This photograph was taken outside Waterloo Station in London in 2020, when the UK was locked down due to the coronavirus pandemic. The streets were so quiet you could feel the air breathing.
Now we’re back to ‘go’, our emissions trails choking the planet as we rush for growth. And we’re all locked in to the rush – reaching for the quick plastic solution to something, or taking that flight, our guilt moderated by the idea that governments and big business are doing far worse and far bigger.

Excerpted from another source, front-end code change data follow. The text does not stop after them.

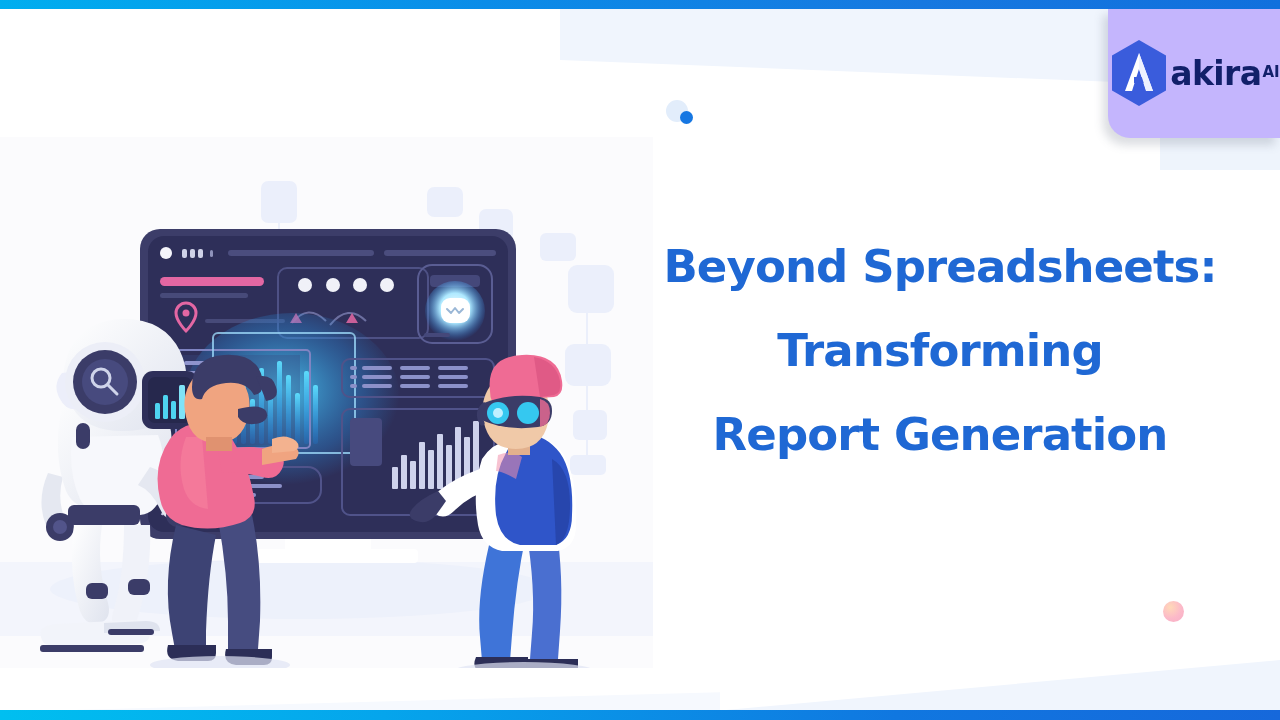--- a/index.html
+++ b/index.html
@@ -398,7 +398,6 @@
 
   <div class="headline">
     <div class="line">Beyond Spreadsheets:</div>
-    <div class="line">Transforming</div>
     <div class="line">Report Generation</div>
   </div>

That’s the problem. Who are these governments? Often the ones we chose. And these companies? Many are the profitable ones with safe, secure shares, good for the pension pot, hooking us all.
Yesterday I read an article in the Wall Street Journal about Exxon, and then found another in The Guardian covering the same story. Apparently, as far back as the 1970s, Exxon’s own scientists predicted the path of global warming with great accuracy, and in 2006 the company publicly acknowledged that fossil fuels did contribute to the problem. However, for many years since, it seems Exxon’s internal direction has been to comfort blanket the climate crisis in the idea that it’s not as bad as the science suggests.
This kind of double messaging nudges many of us to ‘doubt climate science’, to stand blinking as the planet burns, floods, and wind whips itself into chaos around us.
Surely, we need to think better, urgently. The evidence is mounting – climate caused devastation, slow or sudden, is truly calamitous.